I read everything I could get my hands on for over a month before we got our chicks. 

Look up chicken blogs, start a Pinterest board if chicken stuff and look through this forum. A wealth of knowledge only helps you in the long run! Good luck!


----------



## CircleT (May 4, 2013)

Others may disagree with me, but i would suggest starting with white leghorns if you are looking for egg producers. They are a smaller chicken so they seem to eat less than the other heavy egg layers do so they will be a littler cheaper for her to raise.


----------



## mjs500doo (May 6, 2013)

chloe said:


> My 8 year old wants to start raising hens and selling the eggs. Where do we start?
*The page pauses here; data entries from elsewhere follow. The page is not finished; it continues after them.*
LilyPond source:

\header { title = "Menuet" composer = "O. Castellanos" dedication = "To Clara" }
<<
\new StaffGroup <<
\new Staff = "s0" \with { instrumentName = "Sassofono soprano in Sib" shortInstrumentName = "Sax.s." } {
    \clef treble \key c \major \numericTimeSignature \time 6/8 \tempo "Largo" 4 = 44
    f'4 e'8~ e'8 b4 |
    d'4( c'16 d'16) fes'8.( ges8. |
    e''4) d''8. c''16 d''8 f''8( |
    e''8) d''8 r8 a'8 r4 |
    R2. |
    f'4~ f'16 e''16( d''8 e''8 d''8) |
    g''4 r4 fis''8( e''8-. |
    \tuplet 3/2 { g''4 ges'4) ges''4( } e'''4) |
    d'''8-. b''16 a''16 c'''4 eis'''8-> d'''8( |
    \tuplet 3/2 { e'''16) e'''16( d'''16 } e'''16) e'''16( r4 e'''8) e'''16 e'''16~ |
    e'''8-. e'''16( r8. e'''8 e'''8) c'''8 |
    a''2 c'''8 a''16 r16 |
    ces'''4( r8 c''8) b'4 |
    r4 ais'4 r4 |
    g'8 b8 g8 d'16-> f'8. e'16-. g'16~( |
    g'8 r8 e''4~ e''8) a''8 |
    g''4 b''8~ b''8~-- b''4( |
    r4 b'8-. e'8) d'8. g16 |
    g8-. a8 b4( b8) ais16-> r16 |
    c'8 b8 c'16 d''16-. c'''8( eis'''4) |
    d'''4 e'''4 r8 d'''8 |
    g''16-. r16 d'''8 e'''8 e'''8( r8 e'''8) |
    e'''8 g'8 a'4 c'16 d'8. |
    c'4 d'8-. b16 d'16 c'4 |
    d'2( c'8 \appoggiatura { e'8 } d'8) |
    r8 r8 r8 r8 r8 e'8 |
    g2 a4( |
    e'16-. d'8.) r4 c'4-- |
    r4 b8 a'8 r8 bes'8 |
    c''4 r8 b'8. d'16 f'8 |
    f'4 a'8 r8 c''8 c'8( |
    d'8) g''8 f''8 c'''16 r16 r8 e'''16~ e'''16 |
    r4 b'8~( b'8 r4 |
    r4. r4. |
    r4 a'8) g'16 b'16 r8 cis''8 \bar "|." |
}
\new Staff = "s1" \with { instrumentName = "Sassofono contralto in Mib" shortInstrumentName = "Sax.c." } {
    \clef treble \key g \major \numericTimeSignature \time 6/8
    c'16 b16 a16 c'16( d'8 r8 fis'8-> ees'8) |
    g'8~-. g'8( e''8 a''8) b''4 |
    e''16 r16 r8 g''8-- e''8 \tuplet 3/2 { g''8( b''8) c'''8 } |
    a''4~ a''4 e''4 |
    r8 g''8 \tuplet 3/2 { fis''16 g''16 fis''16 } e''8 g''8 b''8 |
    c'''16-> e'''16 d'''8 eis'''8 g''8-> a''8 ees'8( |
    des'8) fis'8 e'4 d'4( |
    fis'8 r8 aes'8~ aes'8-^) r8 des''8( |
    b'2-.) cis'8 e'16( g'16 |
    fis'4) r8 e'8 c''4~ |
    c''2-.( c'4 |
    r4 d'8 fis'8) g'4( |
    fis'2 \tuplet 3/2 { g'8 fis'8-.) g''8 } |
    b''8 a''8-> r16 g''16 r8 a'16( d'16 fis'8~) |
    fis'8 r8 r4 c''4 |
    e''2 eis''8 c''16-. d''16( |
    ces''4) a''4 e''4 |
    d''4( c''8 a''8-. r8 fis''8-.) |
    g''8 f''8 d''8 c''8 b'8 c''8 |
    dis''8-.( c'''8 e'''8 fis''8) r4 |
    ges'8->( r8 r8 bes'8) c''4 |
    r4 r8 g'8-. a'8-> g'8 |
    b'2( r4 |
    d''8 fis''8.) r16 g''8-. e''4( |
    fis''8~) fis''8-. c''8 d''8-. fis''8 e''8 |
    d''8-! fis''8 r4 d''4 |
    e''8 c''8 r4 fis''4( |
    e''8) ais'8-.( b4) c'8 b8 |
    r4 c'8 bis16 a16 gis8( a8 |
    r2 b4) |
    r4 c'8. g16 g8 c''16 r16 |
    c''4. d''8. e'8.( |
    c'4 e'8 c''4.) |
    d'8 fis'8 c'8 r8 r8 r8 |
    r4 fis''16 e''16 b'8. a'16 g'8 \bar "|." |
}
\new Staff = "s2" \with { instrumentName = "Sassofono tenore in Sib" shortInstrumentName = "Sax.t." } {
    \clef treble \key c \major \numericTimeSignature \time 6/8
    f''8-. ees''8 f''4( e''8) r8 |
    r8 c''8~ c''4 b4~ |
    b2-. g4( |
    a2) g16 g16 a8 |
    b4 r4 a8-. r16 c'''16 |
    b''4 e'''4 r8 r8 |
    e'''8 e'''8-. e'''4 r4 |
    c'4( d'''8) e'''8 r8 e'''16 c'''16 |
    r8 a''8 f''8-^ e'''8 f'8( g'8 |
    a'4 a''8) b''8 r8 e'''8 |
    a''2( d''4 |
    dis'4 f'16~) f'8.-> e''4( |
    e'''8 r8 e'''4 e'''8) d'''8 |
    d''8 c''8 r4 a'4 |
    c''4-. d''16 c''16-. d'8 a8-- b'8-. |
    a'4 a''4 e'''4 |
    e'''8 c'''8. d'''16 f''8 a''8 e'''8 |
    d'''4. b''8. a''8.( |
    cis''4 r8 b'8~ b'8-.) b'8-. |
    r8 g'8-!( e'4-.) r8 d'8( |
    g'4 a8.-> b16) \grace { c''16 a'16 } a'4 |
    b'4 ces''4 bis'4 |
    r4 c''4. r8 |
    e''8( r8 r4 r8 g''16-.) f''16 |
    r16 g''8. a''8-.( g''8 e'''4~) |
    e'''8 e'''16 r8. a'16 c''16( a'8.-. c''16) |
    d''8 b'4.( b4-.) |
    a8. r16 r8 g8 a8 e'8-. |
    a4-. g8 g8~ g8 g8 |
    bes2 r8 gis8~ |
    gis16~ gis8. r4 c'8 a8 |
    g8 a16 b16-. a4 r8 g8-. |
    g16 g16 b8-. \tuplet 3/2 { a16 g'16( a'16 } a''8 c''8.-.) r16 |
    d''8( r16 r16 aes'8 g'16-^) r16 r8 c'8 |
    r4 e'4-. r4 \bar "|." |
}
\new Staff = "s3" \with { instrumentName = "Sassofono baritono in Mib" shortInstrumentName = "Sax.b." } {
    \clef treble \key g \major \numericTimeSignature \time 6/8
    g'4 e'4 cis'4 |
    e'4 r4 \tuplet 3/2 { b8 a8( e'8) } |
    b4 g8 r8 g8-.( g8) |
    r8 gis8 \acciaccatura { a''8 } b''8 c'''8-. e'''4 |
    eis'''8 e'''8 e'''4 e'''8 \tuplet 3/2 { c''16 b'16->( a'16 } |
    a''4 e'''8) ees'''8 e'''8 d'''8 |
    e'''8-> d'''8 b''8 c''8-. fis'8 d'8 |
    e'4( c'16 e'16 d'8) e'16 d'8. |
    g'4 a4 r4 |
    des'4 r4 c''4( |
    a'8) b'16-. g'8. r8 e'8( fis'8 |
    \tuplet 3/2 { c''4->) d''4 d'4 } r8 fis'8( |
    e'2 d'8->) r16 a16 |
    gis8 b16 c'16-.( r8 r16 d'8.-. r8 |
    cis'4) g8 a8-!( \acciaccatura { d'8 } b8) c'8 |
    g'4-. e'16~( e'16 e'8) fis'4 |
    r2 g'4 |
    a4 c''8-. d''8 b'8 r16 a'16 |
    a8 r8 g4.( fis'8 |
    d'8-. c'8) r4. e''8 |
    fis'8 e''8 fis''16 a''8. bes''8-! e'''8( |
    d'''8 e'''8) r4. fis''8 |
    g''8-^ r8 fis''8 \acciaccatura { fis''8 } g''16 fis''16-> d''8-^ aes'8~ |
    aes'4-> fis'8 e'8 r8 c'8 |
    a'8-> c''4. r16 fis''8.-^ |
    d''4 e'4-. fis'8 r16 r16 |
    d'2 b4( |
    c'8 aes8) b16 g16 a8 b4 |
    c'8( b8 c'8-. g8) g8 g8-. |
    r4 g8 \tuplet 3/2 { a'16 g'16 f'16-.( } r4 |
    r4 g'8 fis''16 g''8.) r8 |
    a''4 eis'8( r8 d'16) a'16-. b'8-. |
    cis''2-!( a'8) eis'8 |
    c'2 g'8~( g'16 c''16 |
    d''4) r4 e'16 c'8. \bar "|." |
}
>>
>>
Honestly are you looking into a project for her? Like 4H where she can become very involved with the whole aspect? If so, I would let her look into some breeds. Let her pick her own. Make sure to talk about that eggs are important, so you need a heavy producer, and if you go further, quality is important. Incubating a batch of chicks is an irreplaceable experience as well.


----------



## chickenlady84 (Mar 20, 2013)

Definetly decide on a breed. 4-H chickens are a good start. If you are selling be sure to Advertise good. Read Lots of Articles and Info. I wish we had read more before getting started. GOOD LUCK! my kids love the chickens especially the chicks.


----------



## Apyl (Jun 20, 2012)

I agre with the first responce. Research everyting! From wether you need permits to the breed you want. To help your 8yo be more invovled I suggest joining 4-H . They have great resorces and promote learning by doing. Also you local county extenstion office can answer alot of your quesitons in regards to locality and chickens. Also check to see about fees and permits for selling.


----------